LAS VEGAS--Critical communications provider M/A-COM unveiled an IP-based network solution designed to let public-safety entities leverage existing communications systems -- even disparate technologies operating at different frequencies -- while providing a clear migration path to future feature-rich technologies.

Known as VIDA (Voice, Interoperability, Data and Access), the new offering integrates voice and high-speed data capability over an IP network that provides unprecedented flexibility, according to John Vaughan, M/A-COM's vice president and general manager.

By converting all voice to packets before transmitting over the IP backbone, M/A-COM's solution enables seamless interoperability between voice networks as different as an older VHF analog system and a state-of-the-art 800 MHz digital solution, Vaughan said.

"Once the VIDA system has your packets, you can talk to anyone on any network, regardless of type, network or manufacturer," he said.

In addition to the public safety-grade voice-over-IP that is the trademark of M/A-COM's OpenSky and P25IP solutions, VIDA includes enhancements to the data capabilities offered in the company's solutions. Using existing voice base stations, the solution can upgrade data rates from 19.2 Kb/s to 32 Kb/s, Vaughan said.

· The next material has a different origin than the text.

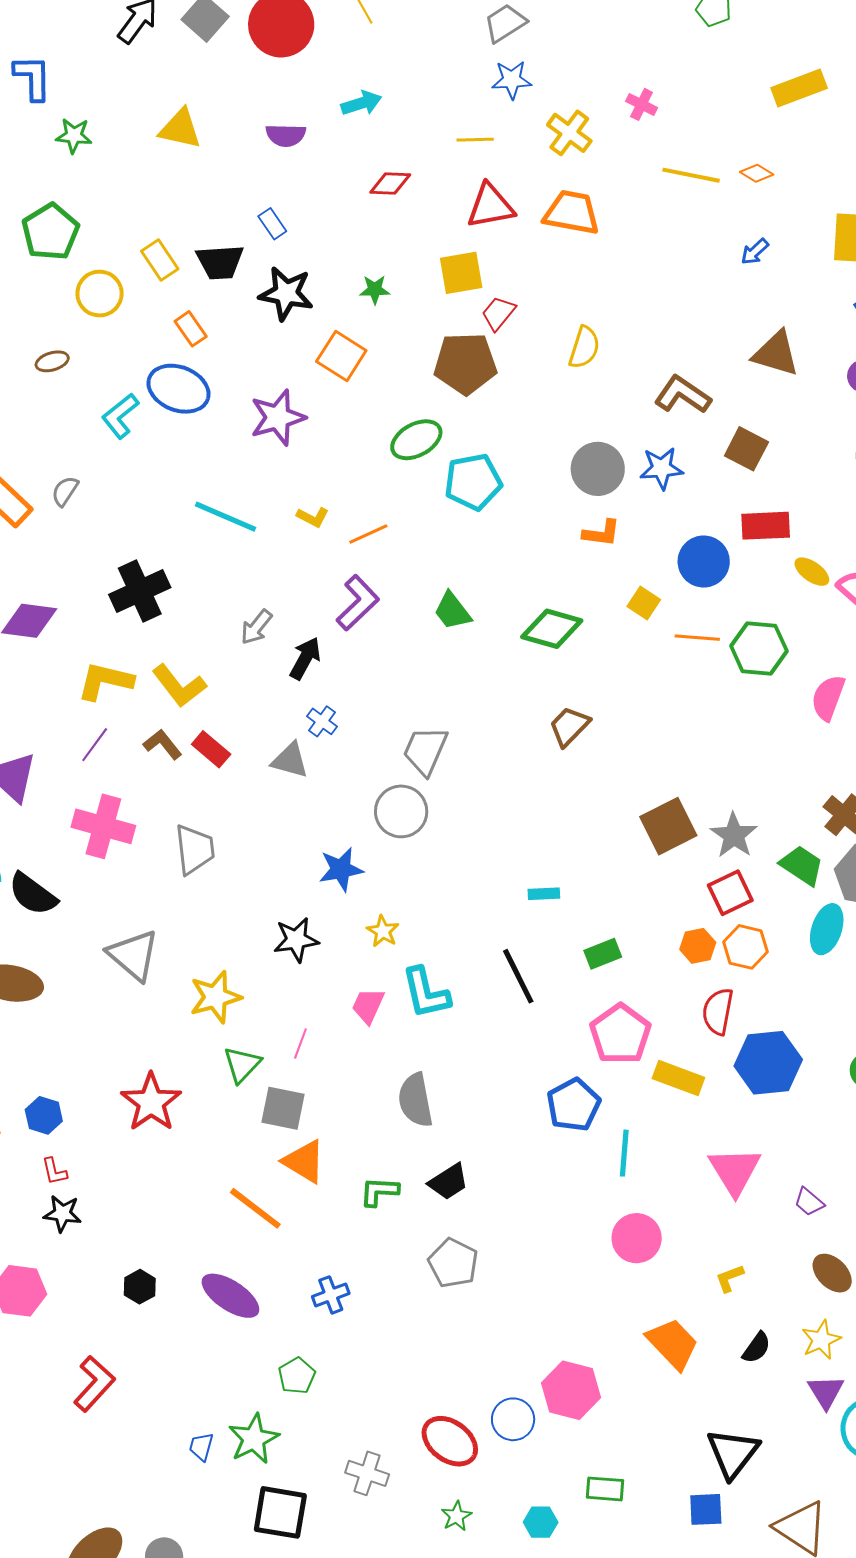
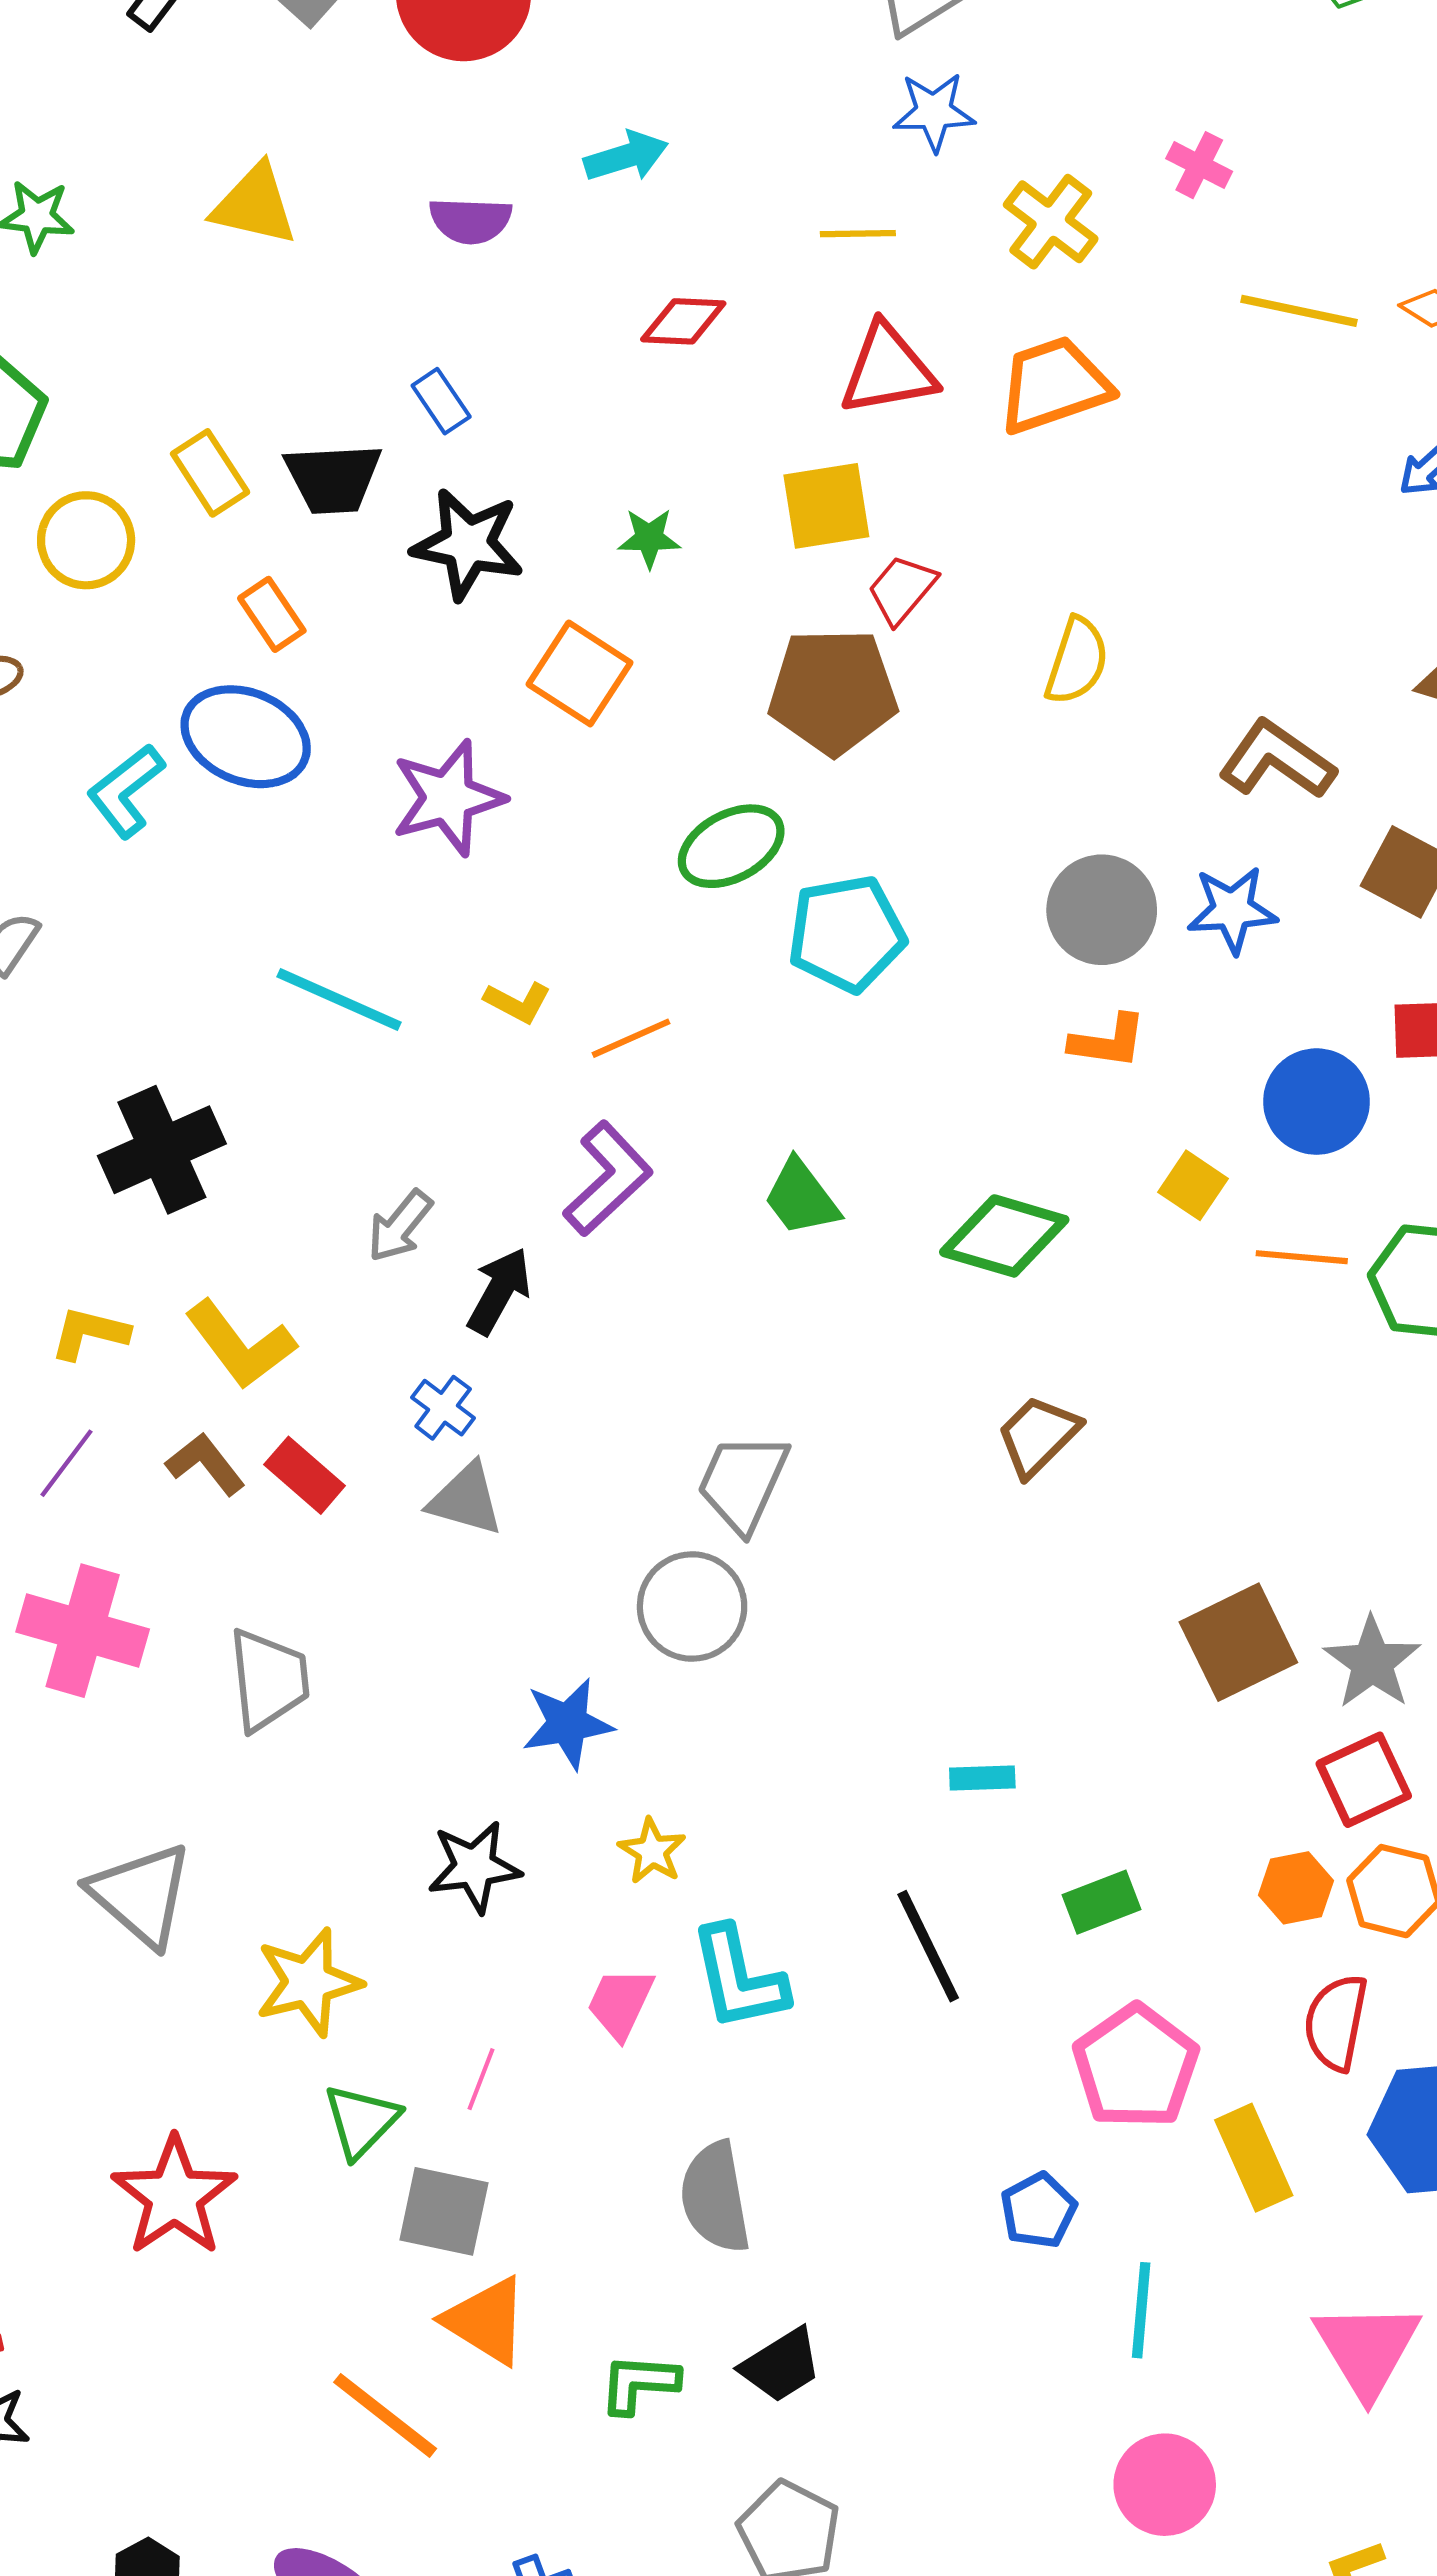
orange trapezoid: (572, 213) -> (1054, 385), turned -30
yellow L-shape: (105, 681) -> (89, 1333), size x0.7
blue cross: (322, 721) -> (443, 1408), moved
yellow rectangle: (678, 1078) -> (1254, 2158), turned 45
blue pentagon: (573, 1105) -> (1038, 2210), size x0.7

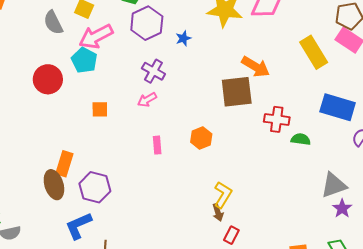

Further upgrades are available for high speed (up to 100 Kb/s), wideband (100 to 400 Kb/s) and broadband (greater than 1 Mb/s), Vaughan said. However, the ability to realize these speeds is based on proximity to a cell site -- data rates decrease as users travel further away from a tower, creating the need to pay for more network nodes to achieve consistent data speeds throughout the network, he said.

Using IP technology lets public-safety entities enjoy the economic benefits of Moore's Law when replacing or upgrading fundamental network components such as routers and servers, Vaughan said. It also allows network designers to use the best system for a given area -- whether that decision is based on economics or the geographical environment -- while investing in an IP infrastructure that should maintain its value in the next generation of communications, he said.

"In the past, [a given radio solution] was one size fits all, whether you were in an urban or rural environment," Vaughan said. "If you have a VIDA network, you can mix and match. ... It is fundamentally a more spectrally efficient solution, because you can use all of your frequencies."